December 5, 2007 - In an effort to improve the security of sensitive health information, major organizations from across the healthcare and employer spectrum have united to participate in the development of the first common security framework for the protection of health information.
“Health and biomedical information technology holds the promise for quality improvement and cost containment, and that proposition is universally appealing, regardless of your role in the industry,” said Daniel Nutkis, CEO of the Health Information Trust Alliance (HITRUST), which is spearheading the development of the security framework. “Those groups participating in the framework development recognize that we will not achieve the full potential of information technology if we don’t first establish widespread confidence in the security of electronic information.”

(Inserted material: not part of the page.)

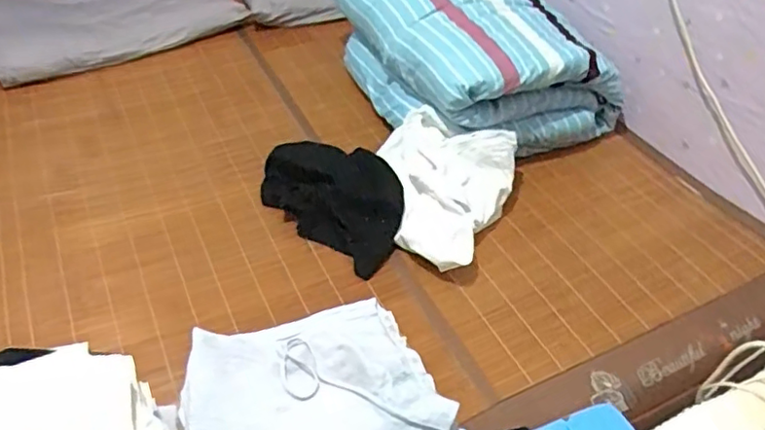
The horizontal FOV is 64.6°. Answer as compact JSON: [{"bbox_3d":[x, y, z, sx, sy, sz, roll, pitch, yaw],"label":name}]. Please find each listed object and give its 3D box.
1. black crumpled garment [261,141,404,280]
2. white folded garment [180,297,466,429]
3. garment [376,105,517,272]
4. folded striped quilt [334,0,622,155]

Over the next year, HITRUST and the common security framework founding participants - CVS Caremark, Cisco Systems, Highmark Inc., Hospital Corp. of America, Humana, Johnson & Johnson, Philips Healthcare, and Pitney Bowes - will bring together a representative group of healthcare stakeholders across all segments of the industry. This group will develop a common security framework that will provide the industry with an actionable set of standardized practices. Also participating in the development of the common security framework is PricewaterhouseCoopers, a professional services firm currently engaged in the assessment and implementation of information security infrastructures.
“Although ‘privacy’ and ‘security’ are often used interchangeably, they are distinct, but interrelated, concepts,” said Kimberly Gray, chief privacy officer of Highmark Inc. “Health information privacy in the U.S. today focuses on keeping personal information confidential, and privacy policy is generally overseen by government and regulatory bodies. Security, on the other hand, is the means and mechanisms to protect privacy and must be capable of quickly adapting to changes in the technology and industry landscape and is best left to the private sector. HITRUST is singularly focused on the latter.”
“We recognize that a piecemeal approach to information security does not adequately support the information security infrastructure necessary to efficiently drive broad adoption of health and biomedical information technology,” said Paul Connelly, vice president and chief information security officer at Hospital Corp. of America. “If we all continue to go at security in our own ways, then at the end of the day we would be farther from, rather than closer to, appropriately protecting sensitive health information and garnering the efficiencies and benefits, and that is not an option.”
The Health Information Trust Alliance (HITRUST) is a private, independent company created to establish a common security framework that will allow for more effective and secure access, storage and exchange of personal health information. HITRUST is bringing together a broad array of healthcare organizations and stakeholders, who are united by the core belief that standardizing a higher level of security will build greater trust in the electronic flow of information through the healthcare system.